In such a scenario, pharmacists can have a vital role in helping patients manage their medications. Till very recently, few Accountable Care Organizations engaged pharmacists in care delivery. But this changed on October 1, 2013, when the legislation was passed in California to grant pharmacists healthcare provider status within the state. This legislation, went into effect January 1, 2014, and declared pharmacists as healthcare providers with the authority to provide patient care services. As such, pharmacists have widespread opportunities to help patients manage drug therapy to achieve desired outcomes, improve compliance rates, avoid preventable adverse drug events (ADEs), reduce hospitalizations/emergency room visits, and thus decrease health care expenditures. Thus, incorporation of pharmacists into team-based health care models such as ACOs can help to improve patient care and decrease health care costs.

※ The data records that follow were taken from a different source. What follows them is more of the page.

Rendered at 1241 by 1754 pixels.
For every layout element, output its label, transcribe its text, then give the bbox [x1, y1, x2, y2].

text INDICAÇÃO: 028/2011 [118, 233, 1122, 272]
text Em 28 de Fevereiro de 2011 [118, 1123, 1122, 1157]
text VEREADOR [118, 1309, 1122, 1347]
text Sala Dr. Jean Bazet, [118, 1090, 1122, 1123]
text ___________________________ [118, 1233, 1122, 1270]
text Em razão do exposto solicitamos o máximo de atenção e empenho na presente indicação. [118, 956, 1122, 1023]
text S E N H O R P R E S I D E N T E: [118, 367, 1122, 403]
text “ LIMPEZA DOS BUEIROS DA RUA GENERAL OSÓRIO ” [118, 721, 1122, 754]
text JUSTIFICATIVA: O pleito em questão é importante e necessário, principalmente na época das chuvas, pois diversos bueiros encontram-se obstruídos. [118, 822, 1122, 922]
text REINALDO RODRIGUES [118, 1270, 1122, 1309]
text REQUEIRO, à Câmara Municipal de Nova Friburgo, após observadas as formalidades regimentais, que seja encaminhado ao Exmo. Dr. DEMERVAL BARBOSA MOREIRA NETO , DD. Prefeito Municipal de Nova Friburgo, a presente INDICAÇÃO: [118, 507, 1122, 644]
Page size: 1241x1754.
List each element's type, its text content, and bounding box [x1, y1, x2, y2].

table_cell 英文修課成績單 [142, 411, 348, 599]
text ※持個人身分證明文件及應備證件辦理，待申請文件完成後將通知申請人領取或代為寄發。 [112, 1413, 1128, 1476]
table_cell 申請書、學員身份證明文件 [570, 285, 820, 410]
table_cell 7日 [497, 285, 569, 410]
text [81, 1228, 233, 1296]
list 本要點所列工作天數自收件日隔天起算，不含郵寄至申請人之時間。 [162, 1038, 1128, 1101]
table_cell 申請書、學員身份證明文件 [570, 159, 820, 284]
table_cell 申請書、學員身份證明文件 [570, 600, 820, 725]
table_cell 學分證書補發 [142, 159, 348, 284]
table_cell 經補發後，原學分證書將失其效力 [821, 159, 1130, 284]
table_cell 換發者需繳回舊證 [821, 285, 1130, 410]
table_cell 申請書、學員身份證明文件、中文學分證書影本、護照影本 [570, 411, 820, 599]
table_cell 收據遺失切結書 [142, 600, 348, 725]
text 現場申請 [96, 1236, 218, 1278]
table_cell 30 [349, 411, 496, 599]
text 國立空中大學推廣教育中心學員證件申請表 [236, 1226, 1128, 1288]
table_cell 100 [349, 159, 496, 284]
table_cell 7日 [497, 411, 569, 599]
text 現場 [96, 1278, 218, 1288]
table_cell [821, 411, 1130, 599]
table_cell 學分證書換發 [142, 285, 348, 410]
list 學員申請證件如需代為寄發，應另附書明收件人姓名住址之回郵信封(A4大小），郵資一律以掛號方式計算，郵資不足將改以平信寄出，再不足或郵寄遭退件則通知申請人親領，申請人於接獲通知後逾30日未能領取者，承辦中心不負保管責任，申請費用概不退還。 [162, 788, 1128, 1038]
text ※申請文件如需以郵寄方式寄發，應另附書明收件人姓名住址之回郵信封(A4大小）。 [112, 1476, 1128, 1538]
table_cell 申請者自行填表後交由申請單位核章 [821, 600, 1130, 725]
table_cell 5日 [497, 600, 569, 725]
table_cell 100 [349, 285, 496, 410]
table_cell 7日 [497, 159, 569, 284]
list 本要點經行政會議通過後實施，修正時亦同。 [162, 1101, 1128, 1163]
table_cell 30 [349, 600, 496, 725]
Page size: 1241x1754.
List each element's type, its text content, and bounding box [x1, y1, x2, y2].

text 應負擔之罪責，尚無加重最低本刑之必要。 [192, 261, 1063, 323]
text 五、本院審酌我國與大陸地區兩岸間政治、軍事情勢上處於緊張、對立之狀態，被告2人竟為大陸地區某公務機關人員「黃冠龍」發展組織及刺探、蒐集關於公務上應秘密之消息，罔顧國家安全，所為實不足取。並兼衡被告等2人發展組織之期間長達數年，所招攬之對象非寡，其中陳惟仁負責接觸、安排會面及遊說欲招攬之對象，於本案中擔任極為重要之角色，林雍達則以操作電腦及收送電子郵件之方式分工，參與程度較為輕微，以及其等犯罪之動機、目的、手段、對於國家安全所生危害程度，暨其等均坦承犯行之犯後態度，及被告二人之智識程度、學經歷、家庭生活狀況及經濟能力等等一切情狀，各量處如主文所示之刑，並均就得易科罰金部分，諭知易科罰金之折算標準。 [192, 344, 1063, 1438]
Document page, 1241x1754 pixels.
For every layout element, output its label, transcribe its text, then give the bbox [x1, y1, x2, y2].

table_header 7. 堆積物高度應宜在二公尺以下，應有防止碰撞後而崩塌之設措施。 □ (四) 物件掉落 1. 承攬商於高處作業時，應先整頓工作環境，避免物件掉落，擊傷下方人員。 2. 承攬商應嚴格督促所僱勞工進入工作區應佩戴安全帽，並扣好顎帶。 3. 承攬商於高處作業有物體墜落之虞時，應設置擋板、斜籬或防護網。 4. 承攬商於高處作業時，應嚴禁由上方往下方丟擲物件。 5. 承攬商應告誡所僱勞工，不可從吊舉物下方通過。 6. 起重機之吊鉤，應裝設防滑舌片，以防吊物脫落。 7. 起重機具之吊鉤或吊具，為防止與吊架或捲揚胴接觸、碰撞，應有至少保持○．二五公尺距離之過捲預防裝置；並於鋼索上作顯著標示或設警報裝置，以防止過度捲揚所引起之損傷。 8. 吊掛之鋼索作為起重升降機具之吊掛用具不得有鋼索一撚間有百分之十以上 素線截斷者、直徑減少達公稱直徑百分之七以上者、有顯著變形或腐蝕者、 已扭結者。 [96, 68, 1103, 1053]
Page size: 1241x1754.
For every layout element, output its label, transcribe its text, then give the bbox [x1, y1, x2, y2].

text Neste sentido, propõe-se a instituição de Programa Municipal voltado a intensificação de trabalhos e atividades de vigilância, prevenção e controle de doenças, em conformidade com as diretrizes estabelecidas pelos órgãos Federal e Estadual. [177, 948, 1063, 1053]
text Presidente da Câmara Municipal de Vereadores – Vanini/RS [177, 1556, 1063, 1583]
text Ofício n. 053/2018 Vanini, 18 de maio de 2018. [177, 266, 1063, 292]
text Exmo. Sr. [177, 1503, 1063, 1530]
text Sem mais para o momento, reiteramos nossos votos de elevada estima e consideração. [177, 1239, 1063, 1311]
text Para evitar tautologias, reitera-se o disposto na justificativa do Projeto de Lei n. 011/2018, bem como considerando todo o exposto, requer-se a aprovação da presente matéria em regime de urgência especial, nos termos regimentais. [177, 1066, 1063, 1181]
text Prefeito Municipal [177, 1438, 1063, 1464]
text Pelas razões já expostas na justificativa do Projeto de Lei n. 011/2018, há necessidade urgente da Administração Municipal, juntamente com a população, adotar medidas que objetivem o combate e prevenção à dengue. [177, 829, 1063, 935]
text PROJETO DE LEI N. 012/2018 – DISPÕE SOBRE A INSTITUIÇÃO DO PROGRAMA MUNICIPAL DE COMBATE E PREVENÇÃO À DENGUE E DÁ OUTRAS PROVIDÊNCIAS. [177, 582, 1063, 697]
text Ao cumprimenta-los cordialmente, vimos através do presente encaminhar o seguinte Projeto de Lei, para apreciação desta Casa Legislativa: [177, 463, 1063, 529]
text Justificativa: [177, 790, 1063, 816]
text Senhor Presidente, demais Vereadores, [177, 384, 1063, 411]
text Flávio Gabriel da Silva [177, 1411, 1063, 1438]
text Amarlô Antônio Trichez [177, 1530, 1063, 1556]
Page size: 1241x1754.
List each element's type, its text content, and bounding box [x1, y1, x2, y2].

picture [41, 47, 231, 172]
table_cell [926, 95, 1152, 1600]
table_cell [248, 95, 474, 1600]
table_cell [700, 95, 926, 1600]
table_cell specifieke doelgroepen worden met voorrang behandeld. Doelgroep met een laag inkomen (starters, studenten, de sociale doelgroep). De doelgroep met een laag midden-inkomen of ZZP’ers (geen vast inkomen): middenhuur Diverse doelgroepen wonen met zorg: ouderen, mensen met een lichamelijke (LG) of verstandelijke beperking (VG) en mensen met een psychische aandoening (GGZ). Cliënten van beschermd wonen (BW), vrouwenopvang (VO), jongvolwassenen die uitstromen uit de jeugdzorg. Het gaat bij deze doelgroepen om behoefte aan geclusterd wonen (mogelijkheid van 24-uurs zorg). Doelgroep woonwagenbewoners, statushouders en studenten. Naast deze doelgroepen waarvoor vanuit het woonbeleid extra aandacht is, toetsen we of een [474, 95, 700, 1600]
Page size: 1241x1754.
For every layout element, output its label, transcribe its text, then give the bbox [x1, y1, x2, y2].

But can pharmacists increase their Revenue Cycle Management when engaged with ACOs? Are their revenues showing a profit, given the number of pharmacies that have shut in the recent past? Presently, many organizations have incorporated and integrated pharmacy services via medication therapy management (MTM) programs, which are expected to be the basis for pharmacist activities under the emerging ACO model. Pharmacists are thus moving away from not just dispensing drugs over the counter, but also becoming consultants and medication managers in the coordinated care environment of ACOs. The role is already accepted in the Medicare space under the Medication Therapy Management (MTM) program. Pharmacists also now provide ongoing medication monitoring and recommend follow-up interventions with prescribers as and when necessary.
However, depending on the payer, pharmacists may also use some CPT codes when looking for reimbursement. Three pharmacist-specific CPT codes (99605, 99606, 99607) were established for the delivery of MTM services and are used by Medicaid, private health insurers, or Medicare. MTM for Medicare Part D beneficiaries is among the most prominent types of direct patient care services that are reimbursed by payers today. However, pharmacists who practice in walk-in clinics, urgent care facilities, or inpatient or outpatient facilities may have to negotiate contracts with different payers or self-insured employers. Nevertheless, when there is an "incident to" concept where a pharmacist can bill services under a physician's National Provider identifier number (issued by CMS), reimbursement is 100 percent of the Medicare fee schedule as opposed to only 85 percent when the service is billed specifically under the pharmacist's number.
Thus, pharmacy revenues can be improved with a bit of pro-activeness on the part of pharmacists integrated with deep knowledge of billing and coding, which if outsourced, can help provide for a more robust Revenue Cycle Management Process for pharmacies.